[Opening MATERIAL PROVIDED section]

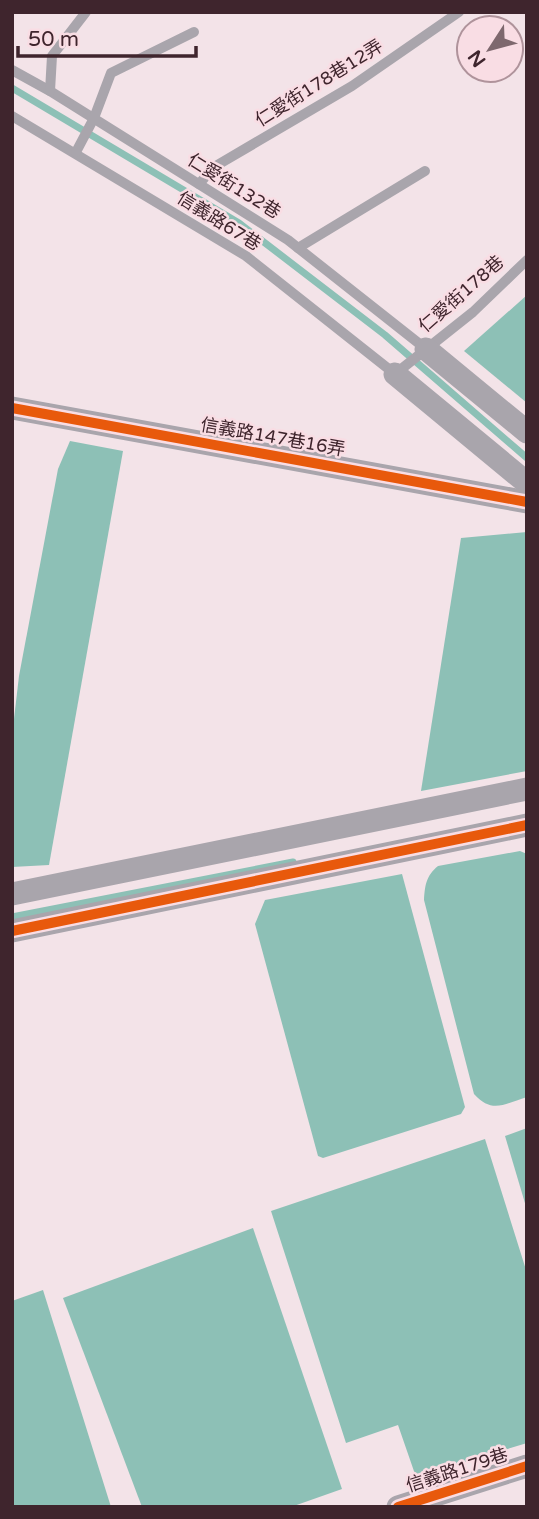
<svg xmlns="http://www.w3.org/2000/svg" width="539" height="1519" font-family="'Varela Round','Noto Sans TC',sans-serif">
  <rect width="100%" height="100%" fill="#f3e3e8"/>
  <g fill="#8dc0b6">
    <path d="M527,295v108l-63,-52z"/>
    <path d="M70,441l53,10 -74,414 -37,2v-131l7,-60 39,-207z"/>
    <path d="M527,532v239l-106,20 40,-253z"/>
    <path d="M520,851l7,3v243c-23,7 -35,17 -53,-3l-50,-194c1,-15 2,-24 14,-34z"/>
    <path d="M402,874l63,233 -4,7 -138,44 -5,-2 -63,-232 10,-24z"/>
    <path d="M527,1128v82l-22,-74z"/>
    <path d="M485,1139l42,134v170l-111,34 -18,-52 -52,18 -75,-232z"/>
    <path d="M253,1228l89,261 -51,18h-149l-79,-209z"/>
    <path d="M43,1290l68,217h-99v-206z"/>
  </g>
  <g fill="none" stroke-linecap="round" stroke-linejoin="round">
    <g stroke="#8dc0b6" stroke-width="7">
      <path d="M12,88l227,135 146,112 142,123"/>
      <path d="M12,917l281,-55"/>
    </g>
    <g stroke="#a9a5ac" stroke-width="10">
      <path d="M12,70l38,21 238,149 138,109"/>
      <path d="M50,91l2,-35 34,-44"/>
      <path d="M12,116l234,140 149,118 78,-62 54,-52"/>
      <path d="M76,152l18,-34 17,-45 83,-41"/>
      <path d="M199,184l15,-17 138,-81 107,-74"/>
      <path d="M298,248l127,-77"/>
    </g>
    <g stroke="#a9a5ac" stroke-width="23">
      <path d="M426,349l101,83"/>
      <path d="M395,374l132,109"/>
      <path d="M12,408l515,94"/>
      <path d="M12,894l515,-105"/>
      <path d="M12,931l515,-106"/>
      <path d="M398,1507l129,-41"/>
    </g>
    <g stroke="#f9dde4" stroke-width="15">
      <g id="cycleway">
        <path d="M12,408l515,94"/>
        <path d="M12,931l515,-106"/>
        <path d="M398,1507l129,-41"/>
      </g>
    </g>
    <use href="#cycleway" stroke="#e8590c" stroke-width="10"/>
  </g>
  <g text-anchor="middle" stroke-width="5" stroke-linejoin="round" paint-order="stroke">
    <g font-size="18" fill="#3f252d" stroke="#f9dde4">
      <text transform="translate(319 83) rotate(-32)" y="6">仁愛街178巷12弄</text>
      <text transform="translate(234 186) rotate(32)" y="6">仁愛街132巷</text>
      <text transform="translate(219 221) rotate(32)" y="6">信義路67巷</text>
      <text transform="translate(461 294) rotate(-41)" y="6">仁愛街178巷</text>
      <text transform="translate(273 437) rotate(10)" y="6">信義路147巷16弄</text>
      <text transform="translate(457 1470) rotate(-18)" y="6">信義路179巷</text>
    </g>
  </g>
  <rect width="539" height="1519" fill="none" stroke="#3f252d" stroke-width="28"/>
  <g transform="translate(490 49) rotate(234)"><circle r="33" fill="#f9dde4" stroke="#af939b" stroke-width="2"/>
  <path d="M0-5L12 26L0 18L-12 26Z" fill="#7e686e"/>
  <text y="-10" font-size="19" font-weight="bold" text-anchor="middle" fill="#3f252d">N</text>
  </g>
  <path d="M18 46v10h178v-10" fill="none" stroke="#3f252d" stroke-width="3.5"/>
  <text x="28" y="46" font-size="21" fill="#3f252d" stroke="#f9dde4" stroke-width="5" paint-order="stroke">50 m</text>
</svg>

[Closing MATERIAL PROVIDED section]

◆ BRIEF
Reproduce all the entries above exactly. Include no images.

◆ EXPECTED ANSWER
<svg xmlns="http://www.w3.org/2000/svg" width="539" height="1519" font-family="'Varela Round','Noto Sans TC',sans-serif">
  <rect width="100%" height="100%" fill="#f3e3e8"/>
  <g fill="#8dc0b6">
    <path d="M527,295v108l-63,-52z"/>
    <path d="M70,441l53,10 -74,414 -37,2v-131l7,-60 39,-207z"/>
    <path d="M527,532v239l-106,20 40,-253z"/>
    <path d="M520,851l7,3v243c-23,7 -35,17 -53,-3l-50,-194c1,-15 2,-24 14,-34z"/>
    <path d="M402,874l63,233 -4,7 -138,44 -5,-2 -63,-232 10,-24z"/>
    <path d="M527,1128v82l-22,-74z"/>
    <path d="M485,1139l42,134v170l-111,34 -18,-52 -52,18 -75,-232z"/>
    <path d="M253,1228l89,261 -51,18h-149l-79,-209z"/>
    <path d="M43,1290l68,217h-99v-206z"/>
  </g>
  <g fill="none" stroke-linecap="round" stroke-linejoin="round">
    <g stroke="#8dc0b6" stroke-width="7">
      <path d="M12,88l227,135 146,112 142,123"/>
      <path d="M12,917l281,-55"/>
    </g>
    <g stroke="#a9a5ac" stroke-width="10">
      <path d="M12,70l38,21 238,149 138,109"/>
      <path d="M50,91l2,-35 34,-44"/>
      <path d="M12,116l234,140 149,118 78,-62 54,-52"/>
      <path d="M76,152l18,-34 17,-45 83,-41"/>
      <path d="M199,184l15,-17 138,-81 107,-74"/>
      <path d="M298,248l127,-77"/>
    </g>
    <g stroke="#a9a5ac" stroke-width="23">
      <path d="M426,349l101,83"/>
      <path d="M395,374l132,109"/>
      <path d="M12,408l515,94"/>
      <path d="M12,894l515,-105"/>
      <path d="M12,931l515,-106"/>
      <path d="M398,1507l129,-41"/>
    </g>
    <g stroke="#f9dde4" stroke-width="15">
      <g id="cycleway">
        <path d="M12,408l515,94"/>
        <path d="M12,931l515,-106"/>
        <path d="M398,1507l129,-41"/>
      </g>
    </g>
    <use href="#cycleway" stroke="#e8590c" stroke-width="10"/>
  </g>
  <g text-anchor="middle" stroke-width="5" stroke-linejoin="round" paint-order="stroke">
    <g font-size="18" fill="#3f252d" stroke="#f9dde4">
      <text transform="translate(319 83) rotate(-32)" y="6">仁愛街178巷12弄</text>
      <text transform="translate(234 186) rotate(32)" y="6">仁愛街132巷</text>
      <text transform="translate(219 221) rotate(32)" y="6">信義路67巷</text>
      <text transform="translate(461 294) rotate(-41)" y="6">仁愛街178巷</text>
      <text transform="translate(273 437) rotate(10)" y="6">信義路147巷16弄</text>
      <text transform="translate(457 1470) rotate(-18)" y="6">信義路179巷</text>
    </g>
  </g>
  <rect width="539" height="1519" fill="none" stroke="#3f252d" stroke-width="28"/>
  <g transform="translate(490 49) rotate(234)"><circle r="33" fill="#f9dde4" stroke="#af939b" stroke-width="2"/>
  <path d="M0-5L12 26L0 18L-12 26Z" fill="#7e686e"/>
  <text y="-10" font-size="19" font-weight="bold" text-anchor="middle" fill="#3f252d">N</text>
  </g>
  <path d="M18 46v10h178v-10" fill="none" stroke="#3f252d" stroke-width="3.5"/>
  <text x="28" y="46" font-size="21" fill="#3f252d" stroke="#f9dde4" stroke-width="5" paint-order="stroke">50 m</text>
</svg>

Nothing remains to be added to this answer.